Participants enrolled onto CO@h were matched using demographic and clinical criteria to participants who were not enrolled
Initial eligibility criteria for CO@h included adults aged 65 years or over, those designated as clinically extremely vulnerable (CEV), or where clinical judgment applied. However, eligibility criteria varied across sites, and from February 2021, sites were encouraged to extend the age criteria to the 50+ age group. Those enrolled (“onboarded”) were encouraged to record three oximetry readings daily and advised to attend or call emergency services if the
reading was 92% or less, or to contact primary care services for readings of 93-94%
5,621 participants were included in the primary analysis, of whom 639 were enrolled onto CO@h and 14,982 were controls.

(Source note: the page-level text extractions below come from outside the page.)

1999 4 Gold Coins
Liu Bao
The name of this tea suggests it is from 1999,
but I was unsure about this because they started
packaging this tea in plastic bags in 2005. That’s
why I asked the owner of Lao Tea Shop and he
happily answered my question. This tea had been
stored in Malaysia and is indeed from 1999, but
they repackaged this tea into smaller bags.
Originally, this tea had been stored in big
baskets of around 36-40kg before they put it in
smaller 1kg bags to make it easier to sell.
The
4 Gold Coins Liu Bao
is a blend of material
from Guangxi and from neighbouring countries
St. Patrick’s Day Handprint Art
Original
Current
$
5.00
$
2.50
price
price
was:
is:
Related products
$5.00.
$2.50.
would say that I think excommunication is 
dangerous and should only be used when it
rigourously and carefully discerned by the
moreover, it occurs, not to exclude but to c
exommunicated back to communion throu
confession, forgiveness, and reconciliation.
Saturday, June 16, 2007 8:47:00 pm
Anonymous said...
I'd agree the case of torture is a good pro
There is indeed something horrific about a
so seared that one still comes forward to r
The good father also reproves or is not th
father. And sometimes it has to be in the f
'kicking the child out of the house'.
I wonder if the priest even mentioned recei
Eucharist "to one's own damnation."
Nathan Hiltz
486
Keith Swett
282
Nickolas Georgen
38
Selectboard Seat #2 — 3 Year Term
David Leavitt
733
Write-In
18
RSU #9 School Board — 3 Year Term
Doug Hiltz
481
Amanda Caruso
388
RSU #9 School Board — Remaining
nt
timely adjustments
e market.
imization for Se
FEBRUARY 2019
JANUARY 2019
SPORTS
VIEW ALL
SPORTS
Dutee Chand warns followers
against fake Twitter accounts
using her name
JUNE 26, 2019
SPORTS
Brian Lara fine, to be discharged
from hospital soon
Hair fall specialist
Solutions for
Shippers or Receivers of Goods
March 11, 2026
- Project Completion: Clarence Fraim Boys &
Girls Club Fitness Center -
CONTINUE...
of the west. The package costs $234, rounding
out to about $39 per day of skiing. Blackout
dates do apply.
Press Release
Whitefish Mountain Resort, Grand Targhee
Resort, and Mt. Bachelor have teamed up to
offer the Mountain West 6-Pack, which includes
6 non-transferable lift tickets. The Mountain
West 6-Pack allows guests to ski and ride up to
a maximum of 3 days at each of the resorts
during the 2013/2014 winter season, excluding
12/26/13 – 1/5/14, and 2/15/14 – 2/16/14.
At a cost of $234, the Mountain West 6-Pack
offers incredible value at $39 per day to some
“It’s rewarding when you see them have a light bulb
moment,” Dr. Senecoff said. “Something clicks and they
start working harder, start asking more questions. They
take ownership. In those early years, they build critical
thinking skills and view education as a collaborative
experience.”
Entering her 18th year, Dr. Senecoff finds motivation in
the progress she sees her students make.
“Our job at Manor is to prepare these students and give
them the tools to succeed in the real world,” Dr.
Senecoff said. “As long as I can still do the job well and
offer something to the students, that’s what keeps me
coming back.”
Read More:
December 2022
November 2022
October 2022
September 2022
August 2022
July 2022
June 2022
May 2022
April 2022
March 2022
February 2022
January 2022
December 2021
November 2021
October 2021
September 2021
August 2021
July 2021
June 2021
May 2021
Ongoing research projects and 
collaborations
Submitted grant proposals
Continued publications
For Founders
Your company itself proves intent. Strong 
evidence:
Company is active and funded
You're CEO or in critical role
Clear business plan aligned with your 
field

Odds of death were 52% lower in those enrolled (95% CI: 7%-75% lower) compared to those not enrolled on CO@
Conclusions These findings indicate that for patients assessed in A&E, pulse oximetry remote monitoring may be a clinically effective and safe model for early detection of hypoxia and escalation, leading to increased subsequent A&E attendance and admissions, and reduced critical care requirement and mortality.